*Supplied entries:*
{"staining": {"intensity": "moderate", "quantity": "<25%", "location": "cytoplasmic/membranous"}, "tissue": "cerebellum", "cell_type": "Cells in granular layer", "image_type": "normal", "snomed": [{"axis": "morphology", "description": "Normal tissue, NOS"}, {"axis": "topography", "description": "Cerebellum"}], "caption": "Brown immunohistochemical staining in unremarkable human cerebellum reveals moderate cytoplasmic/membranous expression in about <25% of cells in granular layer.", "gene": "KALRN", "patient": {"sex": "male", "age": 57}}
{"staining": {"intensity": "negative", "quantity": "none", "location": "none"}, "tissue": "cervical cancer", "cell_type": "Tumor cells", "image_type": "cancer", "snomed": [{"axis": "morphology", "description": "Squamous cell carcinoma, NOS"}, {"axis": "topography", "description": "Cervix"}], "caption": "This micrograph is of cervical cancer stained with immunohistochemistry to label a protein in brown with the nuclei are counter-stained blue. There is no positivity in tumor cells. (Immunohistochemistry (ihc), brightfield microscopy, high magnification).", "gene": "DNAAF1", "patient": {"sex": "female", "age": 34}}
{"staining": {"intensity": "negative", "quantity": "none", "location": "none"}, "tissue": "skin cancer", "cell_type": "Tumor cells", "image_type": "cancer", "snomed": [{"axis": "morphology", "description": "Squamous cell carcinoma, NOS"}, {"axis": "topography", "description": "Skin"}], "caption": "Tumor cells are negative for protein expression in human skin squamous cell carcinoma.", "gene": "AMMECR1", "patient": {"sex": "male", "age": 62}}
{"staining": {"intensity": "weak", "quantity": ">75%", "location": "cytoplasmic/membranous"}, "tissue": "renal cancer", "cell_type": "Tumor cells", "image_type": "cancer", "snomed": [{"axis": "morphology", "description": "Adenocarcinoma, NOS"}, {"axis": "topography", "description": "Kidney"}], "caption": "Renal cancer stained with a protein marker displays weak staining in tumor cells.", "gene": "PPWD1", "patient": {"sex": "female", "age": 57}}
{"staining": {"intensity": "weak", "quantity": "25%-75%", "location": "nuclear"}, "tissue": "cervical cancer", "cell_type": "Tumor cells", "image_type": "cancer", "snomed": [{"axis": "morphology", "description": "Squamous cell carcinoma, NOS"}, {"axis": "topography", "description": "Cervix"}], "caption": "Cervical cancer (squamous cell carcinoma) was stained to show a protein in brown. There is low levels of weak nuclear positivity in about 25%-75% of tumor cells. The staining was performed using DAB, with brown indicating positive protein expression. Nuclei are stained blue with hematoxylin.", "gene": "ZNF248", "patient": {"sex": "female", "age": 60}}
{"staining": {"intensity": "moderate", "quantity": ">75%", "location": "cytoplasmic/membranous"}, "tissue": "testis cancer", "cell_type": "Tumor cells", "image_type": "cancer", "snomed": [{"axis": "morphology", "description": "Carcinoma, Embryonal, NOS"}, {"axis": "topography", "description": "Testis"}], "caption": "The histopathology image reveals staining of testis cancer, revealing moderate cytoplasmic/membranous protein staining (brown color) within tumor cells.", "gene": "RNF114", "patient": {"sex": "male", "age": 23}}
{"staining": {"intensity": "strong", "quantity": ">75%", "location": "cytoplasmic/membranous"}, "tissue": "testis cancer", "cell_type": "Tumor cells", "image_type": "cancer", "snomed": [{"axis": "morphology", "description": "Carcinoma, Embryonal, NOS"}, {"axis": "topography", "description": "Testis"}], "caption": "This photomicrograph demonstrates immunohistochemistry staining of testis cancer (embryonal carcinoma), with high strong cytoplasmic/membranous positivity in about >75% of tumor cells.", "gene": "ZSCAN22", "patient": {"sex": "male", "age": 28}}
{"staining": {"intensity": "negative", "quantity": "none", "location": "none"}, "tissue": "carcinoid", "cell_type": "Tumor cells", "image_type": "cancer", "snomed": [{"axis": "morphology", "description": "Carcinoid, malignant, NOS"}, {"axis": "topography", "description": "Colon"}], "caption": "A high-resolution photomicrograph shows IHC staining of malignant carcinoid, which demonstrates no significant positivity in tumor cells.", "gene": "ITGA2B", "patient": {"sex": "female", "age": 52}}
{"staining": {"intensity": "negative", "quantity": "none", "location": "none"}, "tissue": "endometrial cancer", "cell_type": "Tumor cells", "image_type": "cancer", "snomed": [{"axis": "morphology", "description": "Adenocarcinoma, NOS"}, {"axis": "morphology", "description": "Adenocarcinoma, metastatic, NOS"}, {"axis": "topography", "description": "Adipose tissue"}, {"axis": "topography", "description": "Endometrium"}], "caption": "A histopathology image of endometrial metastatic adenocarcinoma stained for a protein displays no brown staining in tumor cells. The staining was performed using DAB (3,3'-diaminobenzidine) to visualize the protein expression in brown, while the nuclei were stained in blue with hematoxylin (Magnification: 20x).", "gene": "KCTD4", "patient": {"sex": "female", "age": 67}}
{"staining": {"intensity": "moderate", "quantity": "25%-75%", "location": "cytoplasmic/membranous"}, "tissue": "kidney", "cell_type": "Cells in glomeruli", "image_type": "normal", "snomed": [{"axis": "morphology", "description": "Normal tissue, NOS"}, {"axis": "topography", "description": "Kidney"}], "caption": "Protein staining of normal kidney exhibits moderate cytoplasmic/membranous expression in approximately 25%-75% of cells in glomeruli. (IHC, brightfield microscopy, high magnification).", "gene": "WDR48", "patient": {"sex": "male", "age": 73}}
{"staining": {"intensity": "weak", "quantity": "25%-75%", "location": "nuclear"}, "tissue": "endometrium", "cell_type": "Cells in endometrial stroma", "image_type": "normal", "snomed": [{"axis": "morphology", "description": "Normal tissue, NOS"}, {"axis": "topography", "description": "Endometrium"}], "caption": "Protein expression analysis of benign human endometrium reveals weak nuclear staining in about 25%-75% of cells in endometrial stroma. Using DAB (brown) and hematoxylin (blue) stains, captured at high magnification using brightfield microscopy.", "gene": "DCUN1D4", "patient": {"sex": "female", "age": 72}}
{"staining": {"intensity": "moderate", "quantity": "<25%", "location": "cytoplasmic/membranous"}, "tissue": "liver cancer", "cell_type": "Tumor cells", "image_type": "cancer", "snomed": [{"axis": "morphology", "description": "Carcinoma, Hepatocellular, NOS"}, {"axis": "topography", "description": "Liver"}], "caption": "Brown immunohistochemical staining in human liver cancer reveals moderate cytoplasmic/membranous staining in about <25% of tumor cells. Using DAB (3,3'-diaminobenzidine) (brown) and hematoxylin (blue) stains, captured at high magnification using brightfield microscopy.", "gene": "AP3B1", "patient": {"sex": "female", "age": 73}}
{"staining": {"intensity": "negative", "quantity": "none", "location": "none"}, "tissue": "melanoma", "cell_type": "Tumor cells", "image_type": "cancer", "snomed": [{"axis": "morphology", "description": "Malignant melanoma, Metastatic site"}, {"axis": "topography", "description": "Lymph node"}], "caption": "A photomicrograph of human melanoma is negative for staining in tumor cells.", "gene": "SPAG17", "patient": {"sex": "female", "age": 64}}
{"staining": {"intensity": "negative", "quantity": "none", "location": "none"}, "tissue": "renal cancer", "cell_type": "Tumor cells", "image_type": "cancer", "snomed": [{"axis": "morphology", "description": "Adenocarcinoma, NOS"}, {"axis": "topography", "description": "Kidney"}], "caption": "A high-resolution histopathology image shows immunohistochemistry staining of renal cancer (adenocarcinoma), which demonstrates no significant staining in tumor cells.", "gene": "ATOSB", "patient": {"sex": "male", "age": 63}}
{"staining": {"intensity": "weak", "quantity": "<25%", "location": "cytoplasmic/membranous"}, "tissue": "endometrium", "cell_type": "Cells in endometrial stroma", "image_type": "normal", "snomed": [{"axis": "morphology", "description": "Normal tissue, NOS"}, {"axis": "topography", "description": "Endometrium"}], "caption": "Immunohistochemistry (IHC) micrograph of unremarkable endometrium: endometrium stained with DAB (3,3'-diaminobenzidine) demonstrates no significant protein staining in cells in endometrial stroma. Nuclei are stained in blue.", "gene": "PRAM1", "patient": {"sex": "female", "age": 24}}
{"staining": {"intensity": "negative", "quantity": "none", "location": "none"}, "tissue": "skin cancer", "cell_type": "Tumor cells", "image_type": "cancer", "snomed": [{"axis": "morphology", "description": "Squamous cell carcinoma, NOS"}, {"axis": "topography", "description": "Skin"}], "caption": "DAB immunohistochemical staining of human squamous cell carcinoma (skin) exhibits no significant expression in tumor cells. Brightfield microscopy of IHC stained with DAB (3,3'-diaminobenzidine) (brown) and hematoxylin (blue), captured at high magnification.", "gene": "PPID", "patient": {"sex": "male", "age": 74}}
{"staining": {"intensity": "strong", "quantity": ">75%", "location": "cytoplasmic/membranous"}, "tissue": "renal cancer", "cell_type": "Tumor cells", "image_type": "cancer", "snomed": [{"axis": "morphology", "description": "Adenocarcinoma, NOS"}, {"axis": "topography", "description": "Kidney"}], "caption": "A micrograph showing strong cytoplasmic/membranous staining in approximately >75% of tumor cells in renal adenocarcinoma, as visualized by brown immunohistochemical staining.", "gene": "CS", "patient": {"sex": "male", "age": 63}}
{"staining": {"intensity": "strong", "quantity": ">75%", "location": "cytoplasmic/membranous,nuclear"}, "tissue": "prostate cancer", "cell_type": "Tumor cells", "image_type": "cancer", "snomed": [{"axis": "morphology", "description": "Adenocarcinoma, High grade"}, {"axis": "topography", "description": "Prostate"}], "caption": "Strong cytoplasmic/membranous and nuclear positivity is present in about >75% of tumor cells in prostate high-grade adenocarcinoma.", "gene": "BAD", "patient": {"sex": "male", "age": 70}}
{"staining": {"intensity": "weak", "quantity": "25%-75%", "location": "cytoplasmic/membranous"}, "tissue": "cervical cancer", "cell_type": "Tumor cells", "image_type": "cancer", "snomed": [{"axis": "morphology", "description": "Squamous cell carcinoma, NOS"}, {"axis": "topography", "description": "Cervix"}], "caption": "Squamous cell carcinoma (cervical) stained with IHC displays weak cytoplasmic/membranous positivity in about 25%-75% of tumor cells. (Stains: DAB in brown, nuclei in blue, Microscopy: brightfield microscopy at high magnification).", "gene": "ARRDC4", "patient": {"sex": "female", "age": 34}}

*Aim of the exercise:*
From the first line of the entries above to the line with "stained with a", please return every line exactly, keeping both ends.

*Answer box:*
{"staining": {"intensity": "moderate", "quantity": "<25%", "location": "cytoplasmic/membranous"}, "tissue": "cerebellum", "cell_type": "Cells in granular layer", "image_type": "normal", "snomed": [{"axis": "morphology", "description": "Normal tissue, NOS"}, {"axis": "topography", "description": "Cerebellum"}], "caption": "Brown immunohistochemical staining in unremarkable human cerebellum reveals moderate cytoplasmic/membranous expression in about <25% of cells in granular layer.", "gene": "KALRN", "patient": {"sex": "male", "age": 57}}
{"staining": {"intensity": "negative", "quantity": "none", "location": "none"}, "tissue": "cervical cancer", "cell_type": "Tumor cells", "image_type": "cancer", "snomed": [{"axis": "morphology", "description": "Squamous cell carcinoma, NOS"}, {"axis": "topography", "description": "Cervix"}], "caption": "This micrograph is of cervical cancer stained with immunohistochemistry to label a protein in brown with the nuclei are counter-stained blue. There is no positivity in tumor cells. (Immunohistochemistry (ihc), brightfield microscopy, high magnification).", "gene": "DNAAF1", "patient": {"sex": "female", "age": 34}}
{"staining": {"intensity": "negative", "quantity": "none", "location": "none"}, "tissue": "skin cancer", "cell_type": "Tumor cells", "image_type": "cancer", "snomed": [{"axis": "morphology", "description": "Squamous cell carcinoma, NOS"}, {"axis": "topography", "description": "Skin"}], "caption": "Tumor cells are negative for protein expression in human skin squamous cell carcinoma.", "gene": "AMMECR1", "patient": {"sex": "male", "age": 62}}
{"staining": {"intensity": "weak", "quantity": ">75%", "location": "cytoplasmic/membranous"}, "tissue": "renal cancer", "cell_type": "Tumor cells", "image_type": "cancer", "snomed": [{"axis": "morphology", "description": "Adenocarcinoma, NOS"}, {"axis": "topography", "description": "Kidney"}], "caption": "Renal cancer stained with a protein marker displays weak staining in tumor cells.", "gene": "PPWD1", "patient": {"sex": "female", "age": 57}}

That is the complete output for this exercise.